De la pub Céline aux Vans Hermès en passant par les photos d'Hedi Sliman, il est évident que le luxe se sert de la culture skate pour donner une image jeune, moderne et cool. On a fait le tour des rockeurs, on est dans une époque en quête de nouveaux héros. Les skateurs eux-mêmes sont devenus de nouvelles égéries. Le luxe a le chic pour se jeter sur ce qui est cool et moderne et très vite le digérer. En plus, le skate a tendance à se trouver dans les capitales de mode, New-York, Londres, Tokyo...C'est la fin des Galliano, des McQueen, de toute cette vague ( même s'il y a encore quelques dinosaures tel que Gaultier); il y a une nouvelle génération de créatifs qui s'est nourrie de la culture skate : Hedi Slimane, Marc Jacobs, Chloé Sevigny, Terry Richardson... Le skate séduit le luxe car il est porteur des notions de beauté, de luxe, de grâce, de style. La musique et l'art ne sont pas loin. Il est séduisant et séducteur pour la nouvelle consommatrice, celle qui, demain, va acheter car dans cet univers masculin, comme dans le rock, les femmes jouent le rôle de groupies. 
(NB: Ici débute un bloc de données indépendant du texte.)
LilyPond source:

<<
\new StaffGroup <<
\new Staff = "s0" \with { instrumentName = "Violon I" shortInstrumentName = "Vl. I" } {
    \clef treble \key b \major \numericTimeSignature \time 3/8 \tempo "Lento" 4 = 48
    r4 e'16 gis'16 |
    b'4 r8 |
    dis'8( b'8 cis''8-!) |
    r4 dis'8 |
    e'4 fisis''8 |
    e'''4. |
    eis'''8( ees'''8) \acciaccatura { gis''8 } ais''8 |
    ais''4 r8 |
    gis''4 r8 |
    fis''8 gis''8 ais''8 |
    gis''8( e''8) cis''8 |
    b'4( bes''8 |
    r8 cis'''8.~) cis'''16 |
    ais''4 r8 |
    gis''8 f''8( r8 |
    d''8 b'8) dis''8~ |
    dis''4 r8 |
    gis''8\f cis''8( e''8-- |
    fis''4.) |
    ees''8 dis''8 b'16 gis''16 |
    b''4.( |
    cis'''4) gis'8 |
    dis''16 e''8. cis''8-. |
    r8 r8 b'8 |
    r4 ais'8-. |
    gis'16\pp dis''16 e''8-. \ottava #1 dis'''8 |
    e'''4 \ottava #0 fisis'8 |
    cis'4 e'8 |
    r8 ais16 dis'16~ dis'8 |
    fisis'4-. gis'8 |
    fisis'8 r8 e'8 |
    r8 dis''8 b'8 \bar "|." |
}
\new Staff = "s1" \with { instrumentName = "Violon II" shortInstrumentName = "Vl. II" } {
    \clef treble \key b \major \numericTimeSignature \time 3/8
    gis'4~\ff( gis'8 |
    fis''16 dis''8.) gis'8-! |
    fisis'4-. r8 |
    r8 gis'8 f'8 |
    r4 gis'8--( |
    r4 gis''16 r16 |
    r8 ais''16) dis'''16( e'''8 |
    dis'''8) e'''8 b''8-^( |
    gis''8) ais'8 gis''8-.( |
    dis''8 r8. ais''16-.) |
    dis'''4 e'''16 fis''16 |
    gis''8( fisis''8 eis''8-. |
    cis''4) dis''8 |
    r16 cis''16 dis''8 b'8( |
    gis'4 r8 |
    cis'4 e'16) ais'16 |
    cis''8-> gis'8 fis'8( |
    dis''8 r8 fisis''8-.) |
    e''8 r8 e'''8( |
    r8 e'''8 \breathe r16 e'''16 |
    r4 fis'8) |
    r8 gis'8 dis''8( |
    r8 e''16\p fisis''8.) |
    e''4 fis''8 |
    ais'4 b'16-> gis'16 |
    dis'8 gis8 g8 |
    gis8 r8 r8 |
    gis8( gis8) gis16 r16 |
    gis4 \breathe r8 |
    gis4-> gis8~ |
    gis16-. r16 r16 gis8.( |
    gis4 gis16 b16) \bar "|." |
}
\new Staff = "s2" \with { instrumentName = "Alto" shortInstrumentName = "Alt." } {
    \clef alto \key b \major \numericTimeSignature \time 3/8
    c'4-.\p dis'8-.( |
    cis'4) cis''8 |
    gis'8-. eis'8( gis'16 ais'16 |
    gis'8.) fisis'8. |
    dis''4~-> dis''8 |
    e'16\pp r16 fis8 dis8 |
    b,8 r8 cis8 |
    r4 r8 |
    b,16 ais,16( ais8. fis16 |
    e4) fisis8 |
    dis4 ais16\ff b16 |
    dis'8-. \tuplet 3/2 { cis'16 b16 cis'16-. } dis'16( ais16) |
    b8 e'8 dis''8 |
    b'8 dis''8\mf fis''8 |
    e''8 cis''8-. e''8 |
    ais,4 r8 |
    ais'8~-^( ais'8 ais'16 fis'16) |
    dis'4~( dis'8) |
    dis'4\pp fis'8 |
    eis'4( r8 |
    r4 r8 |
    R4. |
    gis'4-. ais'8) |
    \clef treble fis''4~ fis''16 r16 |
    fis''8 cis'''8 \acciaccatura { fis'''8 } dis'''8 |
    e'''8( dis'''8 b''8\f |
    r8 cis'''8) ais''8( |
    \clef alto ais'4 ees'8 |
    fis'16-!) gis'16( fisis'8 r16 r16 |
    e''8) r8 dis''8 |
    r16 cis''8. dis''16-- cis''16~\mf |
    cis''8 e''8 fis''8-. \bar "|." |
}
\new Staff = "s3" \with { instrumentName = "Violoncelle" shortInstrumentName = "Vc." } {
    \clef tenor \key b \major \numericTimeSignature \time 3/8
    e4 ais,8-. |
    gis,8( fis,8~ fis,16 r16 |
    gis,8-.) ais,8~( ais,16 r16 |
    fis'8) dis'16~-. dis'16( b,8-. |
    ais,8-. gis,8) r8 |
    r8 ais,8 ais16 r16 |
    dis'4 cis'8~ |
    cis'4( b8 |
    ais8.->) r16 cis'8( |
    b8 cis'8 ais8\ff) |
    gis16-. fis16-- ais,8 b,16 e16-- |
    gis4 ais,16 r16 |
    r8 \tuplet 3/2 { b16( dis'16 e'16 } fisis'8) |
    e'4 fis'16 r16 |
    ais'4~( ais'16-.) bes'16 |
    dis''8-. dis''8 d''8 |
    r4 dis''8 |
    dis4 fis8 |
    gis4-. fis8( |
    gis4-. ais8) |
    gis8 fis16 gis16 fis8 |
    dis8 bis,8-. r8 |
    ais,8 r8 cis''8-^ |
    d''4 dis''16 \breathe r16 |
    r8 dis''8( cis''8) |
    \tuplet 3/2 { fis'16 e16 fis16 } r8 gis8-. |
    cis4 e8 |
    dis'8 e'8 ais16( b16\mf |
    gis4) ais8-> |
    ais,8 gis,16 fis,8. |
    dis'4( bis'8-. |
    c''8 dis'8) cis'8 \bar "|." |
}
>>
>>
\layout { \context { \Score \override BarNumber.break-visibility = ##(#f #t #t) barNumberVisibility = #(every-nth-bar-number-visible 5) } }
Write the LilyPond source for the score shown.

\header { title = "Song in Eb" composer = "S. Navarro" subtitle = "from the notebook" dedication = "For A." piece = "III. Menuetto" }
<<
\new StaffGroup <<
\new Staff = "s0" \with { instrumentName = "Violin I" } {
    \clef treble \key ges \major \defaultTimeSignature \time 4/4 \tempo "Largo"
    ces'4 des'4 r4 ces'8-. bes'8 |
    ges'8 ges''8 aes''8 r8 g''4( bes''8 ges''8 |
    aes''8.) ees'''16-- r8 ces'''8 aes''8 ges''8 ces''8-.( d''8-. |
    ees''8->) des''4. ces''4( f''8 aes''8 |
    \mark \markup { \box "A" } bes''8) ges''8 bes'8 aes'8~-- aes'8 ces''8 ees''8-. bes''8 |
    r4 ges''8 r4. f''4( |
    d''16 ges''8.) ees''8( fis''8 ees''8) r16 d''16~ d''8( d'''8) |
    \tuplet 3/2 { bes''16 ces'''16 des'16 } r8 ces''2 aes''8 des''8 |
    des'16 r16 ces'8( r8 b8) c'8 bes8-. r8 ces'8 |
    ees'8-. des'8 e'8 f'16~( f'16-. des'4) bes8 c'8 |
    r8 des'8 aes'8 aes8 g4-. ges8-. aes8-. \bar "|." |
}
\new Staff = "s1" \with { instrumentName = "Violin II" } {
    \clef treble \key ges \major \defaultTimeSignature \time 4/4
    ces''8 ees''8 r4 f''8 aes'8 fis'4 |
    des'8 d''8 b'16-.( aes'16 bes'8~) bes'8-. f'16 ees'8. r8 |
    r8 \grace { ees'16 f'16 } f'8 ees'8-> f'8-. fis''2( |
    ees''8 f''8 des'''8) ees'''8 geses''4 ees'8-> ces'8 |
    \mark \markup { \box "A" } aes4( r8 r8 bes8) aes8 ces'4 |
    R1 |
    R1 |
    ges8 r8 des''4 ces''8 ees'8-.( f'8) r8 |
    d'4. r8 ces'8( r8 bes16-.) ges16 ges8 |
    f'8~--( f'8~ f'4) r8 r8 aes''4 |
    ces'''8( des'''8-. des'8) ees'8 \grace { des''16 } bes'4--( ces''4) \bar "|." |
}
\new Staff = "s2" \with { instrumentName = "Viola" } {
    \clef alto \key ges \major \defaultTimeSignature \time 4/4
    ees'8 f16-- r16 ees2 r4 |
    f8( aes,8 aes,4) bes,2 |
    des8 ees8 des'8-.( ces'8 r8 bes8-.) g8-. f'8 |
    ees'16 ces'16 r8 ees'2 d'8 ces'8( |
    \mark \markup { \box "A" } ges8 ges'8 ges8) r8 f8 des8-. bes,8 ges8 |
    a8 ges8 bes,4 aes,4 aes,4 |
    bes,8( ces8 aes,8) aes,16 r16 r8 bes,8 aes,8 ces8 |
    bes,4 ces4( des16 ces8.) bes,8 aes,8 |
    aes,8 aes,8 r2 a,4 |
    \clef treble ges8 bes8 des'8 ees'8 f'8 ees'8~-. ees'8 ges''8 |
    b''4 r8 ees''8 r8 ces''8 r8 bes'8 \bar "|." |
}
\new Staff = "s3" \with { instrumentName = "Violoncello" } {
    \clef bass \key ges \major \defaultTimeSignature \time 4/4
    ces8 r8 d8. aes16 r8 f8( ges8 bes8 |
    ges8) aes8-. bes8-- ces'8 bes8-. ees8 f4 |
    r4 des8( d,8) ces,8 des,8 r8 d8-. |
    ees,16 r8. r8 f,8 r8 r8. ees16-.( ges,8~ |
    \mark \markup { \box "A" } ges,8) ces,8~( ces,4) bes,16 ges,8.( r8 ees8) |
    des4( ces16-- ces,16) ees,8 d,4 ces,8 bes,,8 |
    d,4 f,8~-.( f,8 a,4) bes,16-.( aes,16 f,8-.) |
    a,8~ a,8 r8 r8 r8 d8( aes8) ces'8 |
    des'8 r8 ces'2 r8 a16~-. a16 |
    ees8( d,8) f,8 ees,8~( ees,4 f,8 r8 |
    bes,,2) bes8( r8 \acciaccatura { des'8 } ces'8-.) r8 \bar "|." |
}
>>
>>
Au delà des marques de luxe, l'imagerie se popularise. Le skateur est devenu LE raccourci employé par les marques ou les boîtes de pub pour montrer un jeune cool, à l'image de la pub pour le Crédit Agricole par exemple. Le jeune des années 70 c'est le hippie, celui des années 80 est un peu punk...le jeune d'aujourd'hui est un skateur. Aujourd'hui, le skate est devenu une industrie, une histoire mature qui génère de l'argent : voilà pourquoi elle intéresse d'énormes marques, de grosses chaînes de télé ou de grands lieux culturels. Et puis, des skateurs sont devenus de grands hommes d'affaires. Ils ont toujours créé leurs propres marques sauf que certaines sont devenus des multinationales, de Vans Elements jusqu'à Volcom qui a fini par être acheté par Pinault Printemps Redoute dernièrement. 
 

Moi, dans mon look,  j'ai gardé du skate tous mes t-shirt...j'ai 37 ans, j'adore la mode et je peux m'acheter ce que je veux mais, en matière de T-shirt, soit je mets un t-shirt blanc soit je mets un t-shirt de skate. Thrasher ou Supreme de préférence. Ce sont les meilleurs t-shirts, surtout quand ils ont des slogans. Et je fais encore du skate : de la mini rampe avec des amis occasionnellement ou je le prends pour me déplacer un peu. En ce moment, mon objectif est d'acheter une maison à la campagne avec une dépendance pour mettre une mini rampe à l'intérieur. C'est mon rêve de gamin : un skate park avec un studio d'enregistrement. C'était le fantasme absolu, c'était le mode de vie des Beastie Boys..en tout cas c'est ce qu'on croyait.